— EXERCISE INSTRUCTIONS —
Give again, word for word, each line below starting at the one that contains "63: (35, 189, 9.02)" and ending at the one that contains "12: (148, 311, 6.93)".

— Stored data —

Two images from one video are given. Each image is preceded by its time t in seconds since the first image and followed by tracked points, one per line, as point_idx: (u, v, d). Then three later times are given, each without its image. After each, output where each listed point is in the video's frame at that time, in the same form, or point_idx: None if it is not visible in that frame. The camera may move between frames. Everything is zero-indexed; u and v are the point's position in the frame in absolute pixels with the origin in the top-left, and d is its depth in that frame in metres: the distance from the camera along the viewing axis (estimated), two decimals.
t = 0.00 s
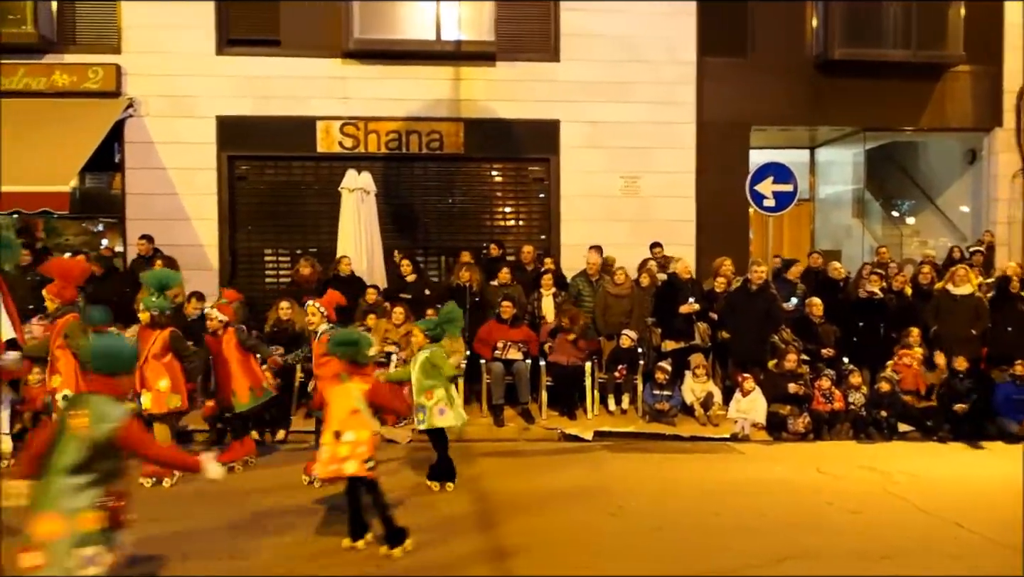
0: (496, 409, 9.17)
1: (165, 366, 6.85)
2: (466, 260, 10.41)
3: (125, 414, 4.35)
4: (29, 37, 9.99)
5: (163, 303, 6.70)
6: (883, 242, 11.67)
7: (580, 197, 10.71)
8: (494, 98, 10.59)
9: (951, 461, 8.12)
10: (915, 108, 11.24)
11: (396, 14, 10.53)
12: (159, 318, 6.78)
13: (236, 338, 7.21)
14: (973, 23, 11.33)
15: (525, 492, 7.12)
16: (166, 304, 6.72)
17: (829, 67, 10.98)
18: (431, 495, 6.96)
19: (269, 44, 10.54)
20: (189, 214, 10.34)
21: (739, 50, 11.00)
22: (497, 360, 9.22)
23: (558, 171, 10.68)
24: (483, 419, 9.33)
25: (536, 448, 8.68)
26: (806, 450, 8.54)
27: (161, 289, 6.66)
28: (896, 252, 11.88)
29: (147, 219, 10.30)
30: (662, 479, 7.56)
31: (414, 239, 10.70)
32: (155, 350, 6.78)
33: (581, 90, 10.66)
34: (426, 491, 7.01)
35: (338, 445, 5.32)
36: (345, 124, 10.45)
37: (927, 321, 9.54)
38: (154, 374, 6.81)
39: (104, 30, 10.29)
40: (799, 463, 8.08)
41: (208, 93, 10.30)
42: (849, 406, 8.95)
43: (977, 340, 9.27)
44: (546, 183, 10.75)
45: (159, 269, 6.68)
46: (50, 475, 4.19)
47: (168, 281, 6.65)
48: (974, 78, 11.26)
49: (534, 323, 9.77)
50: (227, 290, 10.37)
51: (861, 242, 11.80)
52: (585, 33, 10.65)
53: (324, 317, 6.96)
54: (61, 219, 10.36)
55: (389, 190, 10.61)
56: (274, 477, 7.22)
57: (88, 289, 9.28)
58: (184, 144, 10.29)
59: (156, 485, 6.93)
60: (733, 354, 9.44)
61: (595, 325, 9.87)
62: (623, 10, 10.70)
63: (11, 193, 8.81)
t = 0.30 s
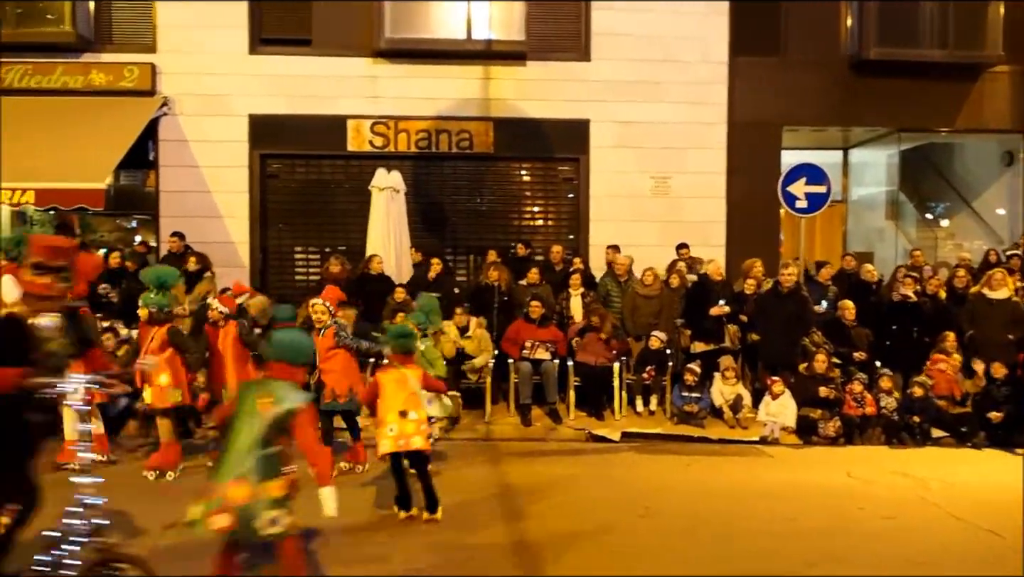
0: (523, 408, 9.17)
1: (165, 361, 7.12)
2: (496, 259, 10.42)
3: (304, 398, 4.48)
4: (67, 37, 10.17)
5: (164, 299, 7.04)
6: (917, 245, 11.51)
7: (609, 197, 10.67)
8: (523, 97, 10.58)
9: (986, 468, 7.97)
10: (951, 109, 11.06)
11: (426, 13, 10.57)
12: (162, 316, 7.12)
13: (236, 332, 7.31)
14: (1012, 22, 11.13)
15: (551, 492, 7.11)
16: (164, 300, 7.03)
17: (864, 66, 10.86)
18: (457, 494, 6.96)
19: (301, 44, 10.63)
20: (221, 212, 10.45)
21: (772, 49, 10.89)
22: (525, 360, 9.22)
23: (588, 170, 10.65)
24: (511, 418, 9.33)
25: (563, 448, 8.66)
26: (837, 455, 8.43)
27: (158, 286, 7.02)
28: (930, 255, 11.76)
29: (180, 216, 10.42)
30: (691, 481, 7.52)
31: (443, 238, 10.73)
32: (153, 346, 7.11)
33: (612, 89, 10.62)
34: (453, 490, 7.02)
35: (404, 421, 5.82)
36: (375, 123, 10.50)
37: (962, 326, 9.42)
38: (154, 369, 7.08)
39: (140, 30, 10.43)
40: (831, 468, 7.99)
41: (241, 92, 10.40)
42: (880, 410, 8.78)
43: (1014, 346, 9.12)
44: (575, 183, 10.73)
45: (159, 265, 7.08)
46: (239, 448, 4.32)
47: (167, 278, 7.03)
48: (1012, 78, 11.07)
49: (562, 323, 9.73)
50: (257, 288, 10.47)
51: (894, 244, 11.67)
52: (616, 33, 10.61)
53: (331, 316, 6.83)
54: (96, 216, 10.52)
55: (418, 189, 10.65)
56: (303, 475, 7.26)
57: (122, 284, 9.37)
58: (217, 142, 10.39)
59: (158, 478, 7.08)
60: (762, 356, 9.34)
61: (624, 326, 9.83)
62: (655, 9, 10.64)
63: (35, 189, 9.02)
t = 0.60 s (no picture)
0: (540, 407, 9.16)
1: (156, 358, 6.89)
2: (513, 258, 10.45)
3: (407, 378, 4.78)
4: (89, 35, 10.25)
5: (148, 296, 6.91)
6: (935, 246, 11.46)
7: (626, 197, 10.66)
8: (541, 96, 10.59)
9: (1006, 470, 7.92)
10: (971, 109, 11.03)
11: (445, 12, 10.59)
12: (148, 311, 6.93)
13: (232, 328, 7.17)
14: None
15: (570, 491, 7.10)
16: (151, 297, 6.94)
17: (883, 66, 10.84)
18: (476, 492, 6.96)
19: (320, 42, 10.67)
20: (240, 209, 10.50)
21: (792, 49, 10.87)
22: (541, 359, 9.22)
23: (605, 169, 10.65)
24: (527, 417, 9.33)
25: (580, 447, 8.65)
26: (855, 456, 8.40)
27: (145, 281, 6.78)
28: (950, 256, 11.55)
29: (199, 213, 10.47)
30: (709, 482, 7.50)
31: (459, 236, 10.75)
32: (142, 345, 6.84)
33: (629, 89, 10.61)
34: (471, 489, 7.02)
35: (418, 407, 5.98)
36: (393, 122, 10.53)
37: (982, 328, 9.36)
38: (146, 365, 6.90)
39: (160, 28, 10.49)
40: (849, 469, 7.96)
41: (260, 89, 10.44)
42: (899, 411, 8.76)
43: None
44: (593, 182, 10.73)
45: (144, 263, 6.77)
46: (353, 420, 4.60)
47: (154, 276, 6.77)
48: None
49: (579, 322, 9.71)
50: (275, 285, 10.51)
51: (913, 245, 11.59)
52: (634, 32, 10.60)
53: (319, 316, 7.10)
54: (116, 213, 10.59)
55: (435, 188, 10.67)
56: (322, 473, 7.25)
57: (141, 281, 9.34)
58: (236, 140, 10.44)
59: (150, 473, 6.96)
60: (780, 356, 9.29)
61: (640, 326, 9.82)
62: (674, 8, 10.62)
63: (56, 186, 8.96)
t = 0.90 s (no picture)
0: (549, 407, 9.15)
1: (145, 354, 6.92)
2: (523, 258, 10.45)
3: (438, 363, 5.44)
4: (101, 33, 10.29)
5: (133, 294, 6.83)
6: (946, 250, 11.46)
7: (636, 197, 10.66)
8: (551, 96, 10.59)
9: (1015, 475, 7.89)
10: (982, 112, 11.00)
11: (457, 11, 10.55)
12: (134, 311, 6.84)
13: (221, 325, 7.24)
14: None
15: (578, 491, 7.10)
16: (135, 296, 6.85)
17: (894, 68, 10.82)
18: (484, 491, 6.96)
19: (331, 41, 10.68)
20: (249, 207, 10.51)
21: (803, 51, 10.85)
22: (550, 359, 9.21)
23: (614, 170, 10.64)
24: (536, 417, 9.33)
25: (588, 447, 8.65)
26: (864, 459, 8.36)
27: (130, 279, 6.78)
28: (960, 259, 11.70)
29: (209, 211, 10.50)
30: (718, 483, 7.48)
31: (468, 235, 10.75)
32: (130, 341, 6.87)
33: (639, 89, 10.59)
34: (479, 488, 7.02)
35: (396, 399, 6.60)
36: (403, 121, 10.54)
37: (992, 331, 9.35)
38: (135, 362, 6.89)
39: (171, 27, 10.52)
40: (858, 472, 7.93)
41: (271, 88, 10.47)
42: (908, 414, 8.73)
43: None
44: (602, 182, 10.73)
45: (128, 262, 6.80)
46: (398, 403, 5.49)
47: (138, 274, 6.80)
48: None
49: (588, 322, 9.70)
50: (284, 284, 10.54)
51: (923, 248, 11.61)
52: (645, 32, 10.59)
53: (286, 320, 7.34)
54: (126, 210, 10.64)
55: (444, 187, 10.68)
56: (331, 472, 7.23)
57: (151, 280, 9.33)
58: (246, 138, 10.46)
59: (136, 470, 7.09)
60: (789, 358, 9.30)
61: (649, 326, 9.80)
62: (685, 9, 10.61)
63: (68, 183, 9.04)
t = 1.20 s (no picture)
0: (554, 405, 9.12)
1: (129, 351, 6.94)
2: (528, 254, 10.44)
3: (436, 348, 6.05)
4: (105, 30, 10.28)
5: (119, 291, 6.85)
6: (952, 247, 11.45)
7: (641, 194, 10.64)
8: (556, 93, 10.57)
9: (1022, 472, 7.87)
10: (989, 109, 10.96)
11: (461, 8, 10.56)
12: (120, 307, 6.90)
13: (214, 324, 7.25)
14: None
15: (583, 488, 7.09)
16: (122, 291, 6.88)
17: (901, 65, 10.76)
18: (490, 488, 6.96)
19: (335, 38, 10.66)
20: (254, 204, 10.52)
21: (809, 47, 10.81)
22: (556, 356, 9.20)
23: (620, 167, 10.62)
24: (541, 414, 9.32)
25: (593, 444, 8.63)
26: (869, 456, 8.34)
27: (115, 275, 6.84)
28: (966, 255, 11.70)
29: (213, 209, 10.50)
30: (723, 481, 7.46)
31: (472, 231, 10.74)
32: (116, 336, 6.90)
33: (644, 86, 10.57)
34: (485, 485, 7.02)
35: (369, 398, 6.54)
36: (408, 118, 10.53)
37: (998, 328, 9.33)
38: (121, 358, 6.90)
39: (176, 24, 10.51)
40: (863, 469, 7.91)
41: (276, 85, 10.46)
42: (914, 411, 8.73)
43: None
44: (607, 179, 10.71)
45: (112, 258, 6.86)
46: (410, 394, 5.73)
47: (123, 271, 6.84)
48: None
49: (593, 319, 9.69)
50: (289, 281, 10.55)
51: (929, 245, 11.64)
52: (651, 29, 10.57)
53: (263, 318, 7.33)
54: (131, 208, 10.65)
55: (449, 184, 10.67)
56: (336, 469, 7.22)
57: (157, 276, 9.31)
58: (251, 136, 10.46)
59: (117, 465, 7.05)
60: (795, 355, 9.26)
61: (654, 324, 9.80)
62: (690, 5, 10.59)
63: (74, 180, 9.02)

— EXERCISE RESULT —
63: (35, 189, 9.02)
t = 0.60 s (no picture)
0: (540, 407, 9.16)
1: (156, 358, 6.89)
2: (513, 258, 10.45)
3: (407, 378, 4.78)
4: (89, 35, 10.25)
5: (148, 296, 6.91)
6: (935, 246, 11.46)
7: (626, 197, 10.66)
8: (541, 96, 10.59)
9: (1006, 470, 7.92)
10: (971, 109, 11.03)
11: (445, 12, 10.59)
12: (148, 311, 6.93)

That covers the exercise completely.